I’ve written in the past about my colitis, but I’ve never written about the anxiety catch-22 I fall into whenever I get any illness. Because of my deep fear and anxiety around having another flare-up that would land me in the hospital or an illness that would possibly create a situation in which I have to take a prescription, possibly antibiotics, which can make colitis worse or even cause it in people that don’t have it, I have no ability to distinguish when to call the doctor anymore.

I have had colitis  since about age 13, and often remain symptom-less. I manage it through diet, lifestyle and pro-biotics. However, sometimes symptoms arise, and because of anxiety, which is thought to be both a symptom and a result of colitis, I become paralyzed with fear. Is what I’m feeling a normal blip in the course of the disease? Is it the flu? Is it something completely different?  I panic. This makes things worse. I get sicker. Which makes things worse. I google my symptoms. Which makes things worse.

Currently I am on day 3 of what I hope is a simple stomach flu and not a flare. My last incident ended up with me in the ER getting a diagnostic CT scan and a 17 pills per day regimen, which made things worse. That time it took 6 months to recover from the side effects of the drugs I was given, and after deeper investigation discovered wasn’t a flare after all.  Because I am so afraid, I am both reluctant to call my doctor, yet do so at the drop of a hat. What if doing nothing makes it worse? What if doing nothing makes it worse?

I know there are people out there in tougher situations than me. People who have colitis more severely. I know people who aren’t stricken to bed when they are nauseous. People that don’t text their friends and family for advice on what to do, and then go to the doctor anyway. But I also know that there are a lot of people who deal with this same anxiety, the same fear that a bout of stomach upset is the harbinger of something much worse.

What am I going to do? Well, writing about it helps. I’m probably going back on my annoying diet for awhile. I’m going to try not to be so afraid all the time. And I’m going to get better.

 

Put Your Seatbelts On.

I got a text from a friend this morning telling me measles has been confirmed in her town. She’s pregnant with her first and she’s scared. And I’m scared for her. She lives out of state, but I’m scared for me too. For this very reason, I’ve been trying to stay off FB, and limit what I see on Twitter. As the entirely preventable measles outbreak makes it’s way East, I’m afraid. I’m anxious. I live in one of the most undervaccinated counties in the country. This keeps me awake at night.

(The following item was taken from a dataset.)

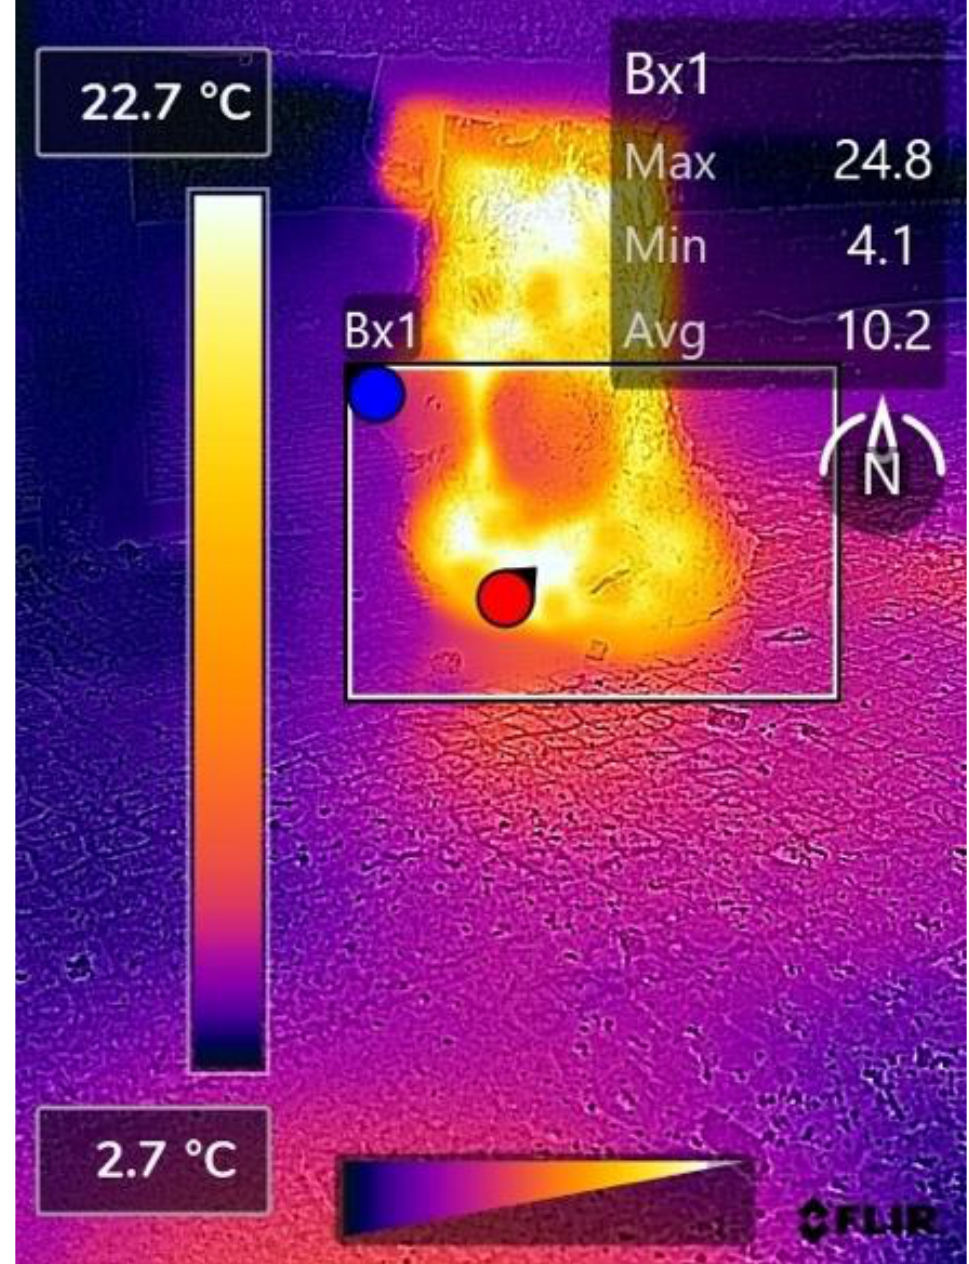
Figure A5. A thermogram, obtained by the CAT s62-Pro Smartphone (LCD), of cattle diagnosed with digital dermatitis on routine foot trimming, displaying a pattern of heat with maximum intensity over the interdigital space, rather than between the heel bulbs.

I’ve been plagued by panic attacks for most of my adult life. I’m only just now learning how to deal with them. When one becomes a parent, the worry about oneself transfers over onto worry about their children. What then, should I do, living in this unvaccinated territory with measles looming.? I already skip the playgroups at local libraries because I’m scared. Is that right? Is that fair to my kid? Not really. But last year whooping cough was rampant in our community, and I wasn’t going to take the risk. Yes, my kids have their shots, but nothing is 100% effective, we need herd immunity to protect everyone. I’m not far off from holing up for the winter and ordering our groceries from Amazon.

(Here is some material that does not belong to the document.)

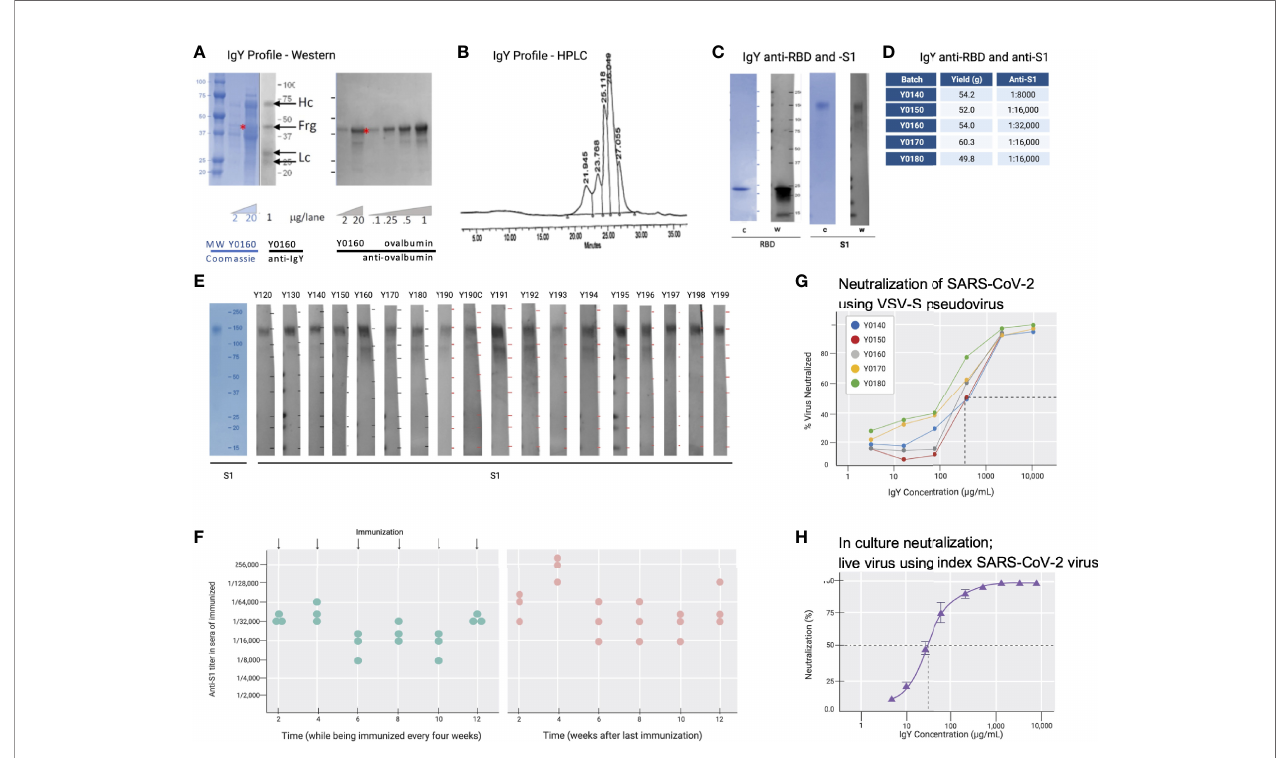
FIGURE 3 | IgY puri fi cation and characterization. (A) Western blot analysis of the IgY preparation. (B) HPLC pro fi le of the IgY preparation. (C) Western blot analysis of anti-SARS-CoV-2 IgY against RBD fragment and full S1 recombinant protein. (D) IgY yield for various batches derived from 100 eggs each. (E) Western blot data of different lots of anti-SARS-CoV-2 RBD IgY (Y0120-Y0199). Pools of 100 eggs laid by 9 hens over 2 weeks were used for each pool of IgY preparation between May 2020 and March 2021. IgY lot samples were diluted 1:500 followed by a 1:3000 dilution of rabbit anti-IgY HRP conjugate. First left lane shows the Coomassie stain of the same gels. (F) Time-dependent ELISA titers of sera from 3 individual hens following continual immunization (left); arrows indicate immunization timing. Time-dependent ELISA titer of 3 hens after immunization was stopped for up to 12 weeks (right). (G) Neutralization of pseudovirus SARS-CoV-2 by various lots of anti-SARS-CoV-2 RBD IgY (conducted at RetroVirox). (H) Neutralization of live index SARS-CoV-2 virus by anti-SARS-CoV-2 RBD IgY (Y0180, conducted at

The only thing that’s given me any solace lately is my new theory. I call it the ‘seat belt theory’. I drive the kids all over the place without fear. Back and forth every day to school, ballet, violin, the store. As we all know, driving in cars is a very dangerous activity, but I don’t stay up every night worrying about the drunk driver or the texting teen. I put my kids in the car, buckle them up, and trust we’re going to be fine. I have to look at these diseases the same way. I’ve done all I can. They’ve had their vaccines. They’ve got their seat belts on. It’s the best I can do.